If you run into OOM, then, sure – optimize your code. Once you know for sure that optimization is needed, it’s no longer “premature”. That said, absolute majority of apps will never ever reach that point.
Consider this: there are many apps out there which use Activity-per-screen approach. Activities are much “heavier” than Fragments and their view hierarchies never destroyed. Still, applications that use this approach work alright and don’t crash with OOMs left and right. Why? Because it’s not a general problem and it might affect a tiny minority of apps.
Therefore, if you try to optimize for that corner case until you know it’s relevant to your app, you’re engaging in premature optimization IMHO.
Hi! Thank you for this awesome article.
I have a question, how do you deal with states that are shared across multiple screens? For instance, I have fragmentA, fragmentB, fragmentC, and they are arrange accordingly in the stack.If a data is updated in fragmentC, what is the correct to way to update the same data that is present in fragmentB and fragmentA?
My current approach is publishing a simple event that fragmentA and fragmentB subscribes to. However, I currently do the subscribing part in onCreateView and the unsubscribing part in onDestroy.
Hi Edwin,
Using pub-sub like you do is one way to handle this task. Alternatively, you can simply have a stateful object that lives in Application scope which is shared among all Fragments.
However, if you subscribe in onCreateView and unsubscribe in onDestroy, then it’s surely non-optimal. You should use compatible methods. I recommend onStart()/onStop(), unless you have very special reason to choose another lifecycle.
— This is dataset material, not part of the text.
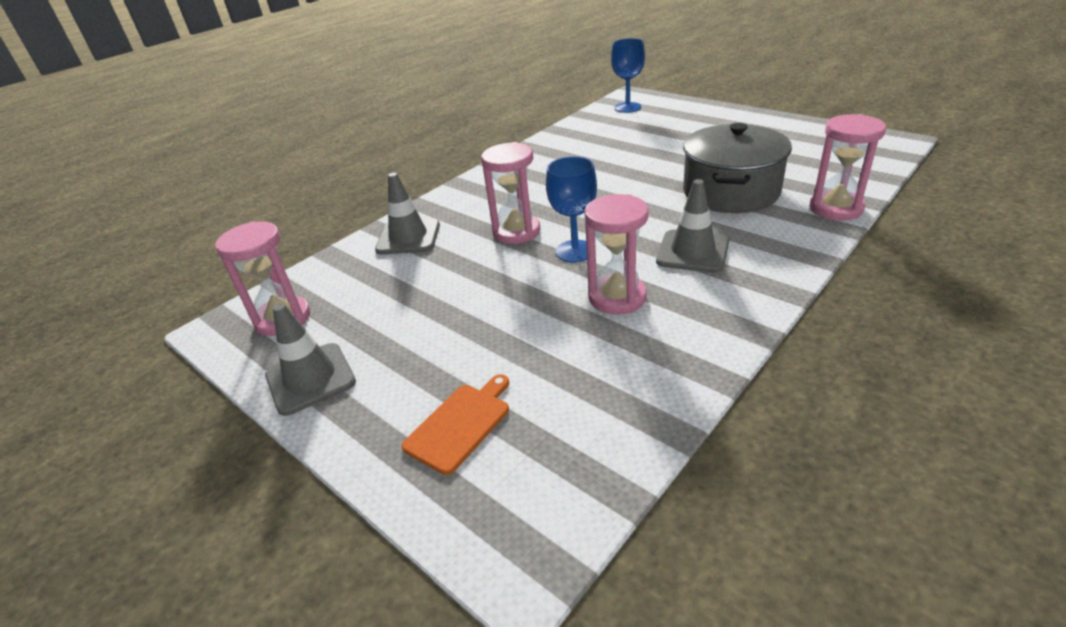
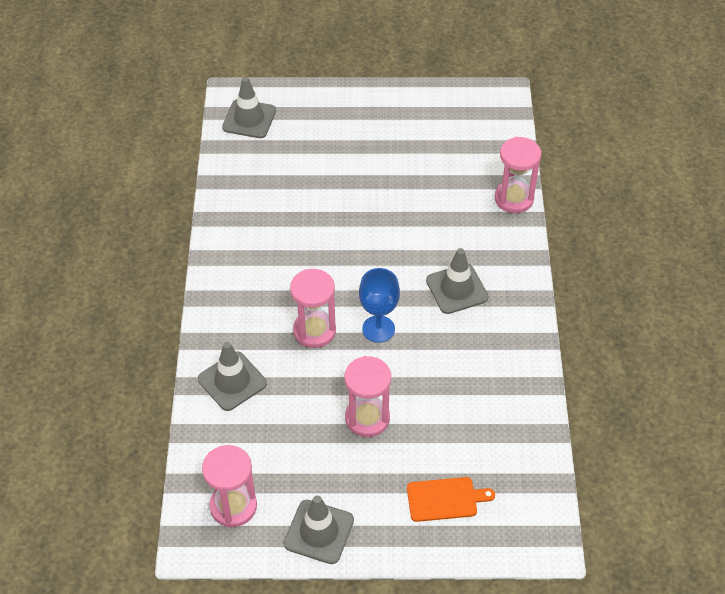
camera: 45 degrees left, 15 degrees up
orange cutting board [402,374,509,475] -> orange cutting board turned 90 degrees clockwise [407,477,495,522]
pink hourglass [584,194,649,315] -> pink hourglass moved to [345,356,391,437]
blue goblet [611,38,645,113] -> grey traffic cone [222,77,276,138]
grey pot [683,123,792,213] -> none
If you need to make sure that Fragments receive events even when they’re backstacked, then onCreate()/onDestroy() should do.
Hi Vasily,
Thanks for such a clear and helpful couple of articles on one of the core components of Android development. I just finished reading them once and will go through them a few more times.
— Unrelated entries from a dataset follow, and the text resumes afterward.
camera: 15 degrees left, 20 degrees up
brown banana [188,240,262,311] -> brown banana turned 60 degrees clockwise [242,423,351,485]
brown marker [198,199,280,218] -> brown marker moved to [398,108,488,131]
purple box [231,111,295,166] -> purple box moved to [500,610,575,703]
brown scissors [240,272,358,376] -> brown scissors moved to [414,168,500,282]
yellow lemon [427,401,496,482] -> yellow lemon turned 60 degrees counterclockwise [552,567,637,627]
Going to try and use these principles for apps I write from now on.
Hi Vasily,
first of all nice article, thanks for sharing.
I’ve a small doubt, you’re adding items in the adapter into onCreateView, but how you can add them if the view isn’t rendered ?
Could it be an issue ?
Thanks
Hello Enrico,
I don’t add items into adapter in onCreateView. Whatever initialization List/RecyclerView requires, I’ll usually do that in onStart().
Vasiliy
Hi 🙂
You are the best, you explain in wonderful way !
I have one question:
– i’m developing a simple dialog fragment, and I expected that I have to set the dialog.window dimension inside onCreateView, but it doesn’t work.. to be work I have to set those dimensions inside onStart() method. Why ? 🙂
Hello Gabriele,
I do the same, but never actually was curious enough to understand why. For some things in Android I just accept “because it’s Android” as an answer 😉
Thanks for your article
To save fragments UI state is it good practice to keep a reference of the view in a variable like this?
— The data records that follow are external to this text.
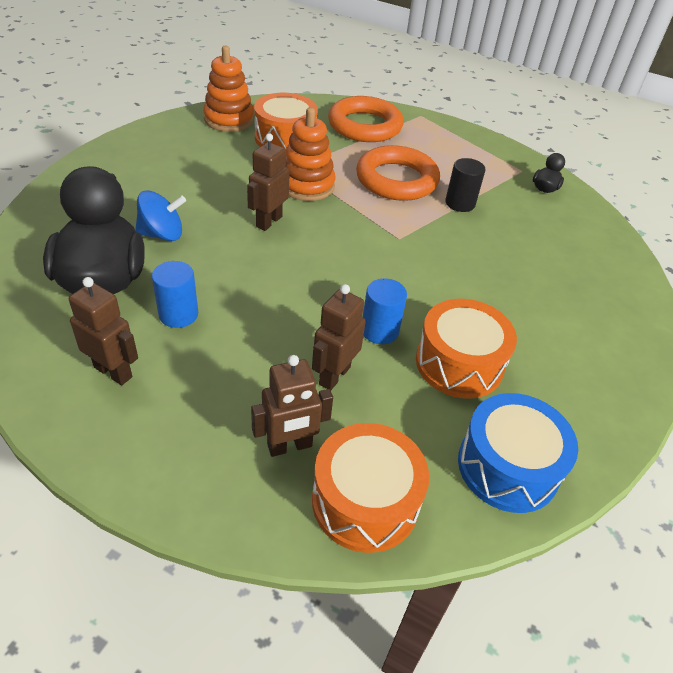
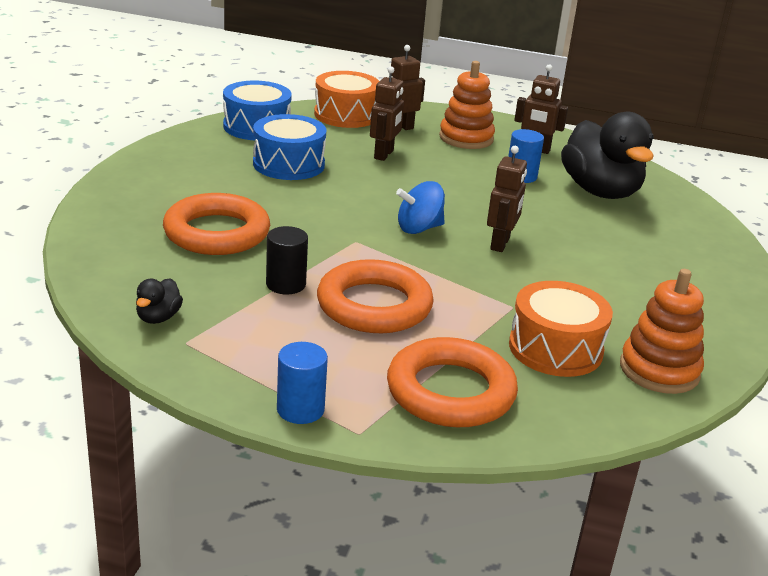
camera: 170 degrees right, 15 degrees down
blue spinning top [135,190,186,241] -> blue spinning top moved to [396,181,445,234]
orange stacking toy [286,107,336,201] -> orange stacking toy moved to [439,61,495,149]
blue cylinder [363,278,407,344] -> blue cylinder moved to [277,342,328,424]
orange drum [416,299,517,399] -> blue drum [253,114,326,180]
none -> orange ring [163,193,270,255]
lateinit var rootView: View
final override fun onCreateView(
inflater: LayoutInflater, container: ViewGroup?,
savedInstanceState: Bundle?
): View? {
if (rootView == null) {
rootView = // Inflate layout and
}
return rootView
}
Doesn’t it couse any memory issues sepcially in sigle fragment apps with many fragments?
Hey Hossein,
I don’t do that, but there is no major problem with this approach. In fact, Ian Lake even recommended this for performance reasons in some discussion (don’t remember where it was).
In general, I wouldn’t call it “good practice”, but it’s also not “big no-no”.
You mean, keeping a reference of the view will increase performance?
Potentially, yes.
In practice, in my opinion, if you ever need this “performance”, it’s a code smell. Layouts should inflate very quickly and you shouldn’t need to resolve to these hacks. If you do, then, first of all, investigate why you have this performance problem to begin with. Chances are that this hack won’t cover all of the aspects of that problem.
I’ve never used this in any of my apps to date.